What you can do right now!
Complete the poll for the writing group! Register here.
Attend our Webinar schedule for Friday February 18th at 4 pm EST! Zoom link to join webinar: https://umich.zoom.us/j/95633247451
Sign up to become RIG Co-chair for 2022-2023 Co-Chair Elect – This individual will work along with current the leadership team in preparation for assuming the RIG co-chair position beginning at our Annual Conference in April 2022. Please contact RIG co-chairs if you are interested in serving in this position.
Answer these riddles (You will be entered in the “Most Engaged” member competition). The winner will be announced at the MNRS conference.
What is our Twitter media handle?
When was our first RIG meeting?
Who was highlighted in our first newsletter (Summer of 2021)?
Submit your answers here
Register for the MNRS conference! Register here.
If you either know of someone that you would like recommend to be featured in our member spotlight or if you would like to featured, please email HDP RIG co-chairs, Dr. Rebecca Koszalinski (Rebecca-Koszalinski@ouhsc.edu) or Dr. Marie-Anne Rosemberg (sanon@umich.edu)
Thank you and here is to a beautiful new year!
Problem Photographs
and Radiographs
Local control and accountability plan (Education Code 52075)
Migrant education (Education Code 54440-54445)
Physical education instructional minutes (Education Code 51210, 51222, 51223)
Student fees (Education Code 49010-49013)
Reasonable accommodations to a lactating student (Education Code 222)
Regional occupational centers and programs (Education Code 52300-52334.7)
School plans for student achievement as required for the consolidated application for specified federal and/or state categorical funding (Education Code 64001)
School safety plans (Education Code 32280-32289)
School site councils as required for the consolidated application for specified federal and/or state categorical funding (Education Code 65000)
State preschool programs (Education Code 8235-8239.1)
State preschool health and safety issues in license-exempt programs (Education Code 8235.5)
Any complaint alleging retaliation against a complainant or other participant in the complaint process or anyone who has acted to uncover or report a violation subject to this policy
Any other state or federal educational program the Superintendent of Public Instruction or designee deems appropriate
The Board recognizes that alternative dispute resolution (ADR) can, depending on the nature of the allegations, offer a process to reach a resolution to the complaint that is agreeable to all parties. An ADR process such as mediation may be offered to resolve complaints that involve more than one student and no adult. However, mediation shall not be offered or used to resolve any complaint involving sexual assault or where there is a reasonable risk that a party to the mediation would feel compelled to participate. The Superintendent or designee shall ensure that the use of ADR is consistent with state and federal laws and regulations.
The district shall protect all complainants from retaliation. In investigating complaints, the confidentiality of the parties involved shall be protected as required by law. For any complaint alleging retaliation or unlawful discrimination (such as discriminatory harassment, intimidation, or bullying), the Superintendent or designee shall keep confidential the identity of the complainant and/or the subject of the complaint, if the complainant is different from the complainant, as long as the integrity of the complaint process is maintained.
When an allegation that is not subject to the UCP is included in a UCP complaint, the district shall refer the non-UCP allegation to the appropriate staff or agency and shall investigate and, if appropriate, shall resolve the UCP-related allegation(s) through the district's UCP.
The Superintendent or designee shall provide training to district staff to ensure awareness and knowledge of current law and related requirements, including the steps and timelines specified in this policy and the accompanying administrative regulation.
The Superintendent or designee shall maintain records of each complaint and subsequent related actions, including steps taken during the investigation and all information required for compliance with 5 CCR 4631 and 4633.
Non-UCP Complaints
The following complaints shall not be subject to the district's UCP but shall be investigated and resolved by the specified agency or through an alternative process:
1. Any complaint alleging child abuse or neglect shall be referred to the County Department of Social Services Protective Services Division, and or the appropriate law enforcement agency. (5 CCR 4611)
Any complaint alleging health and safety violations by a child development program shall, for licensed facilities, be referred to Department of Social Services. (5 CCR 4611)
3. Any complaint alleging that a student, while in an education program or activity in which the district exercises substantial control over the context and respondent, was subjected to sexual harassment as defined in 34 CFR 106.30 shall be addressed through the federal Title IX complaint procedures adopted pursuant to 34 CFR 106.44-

> WHAT THE TASK ASKS: Note down each line above where the word "would" occurs.

> EXERCISE ANSWER:
If you either know of someone that you would like recommend to be featured in our member spotlight or if you would like to featured, please email HDP RIG co-chairs, Dr. Rebecca Koszalinski (Rebecca-Koszalinski@ouhsc.edu) or Dr. Marie-Anne Rosemberg (sanon@umich.edu)
The Board recognizes that alternative dispute resolution (ADR) can, depending on the nature of the allegations, offer a process to reach a resolution to the complaint that is agreeable to all parties. An ADR process such as mediation may be offered to resolve complaints that involve more than one student and no adult. However, mediation shall not be offered or used to resolve any complaint involving sexual assault or where there is a reasonable risk that a party to the mediation would feel compelled to participate. The Superintendent or designee shall ensure that the use of ADR is consistent with state and federal laws and regulations.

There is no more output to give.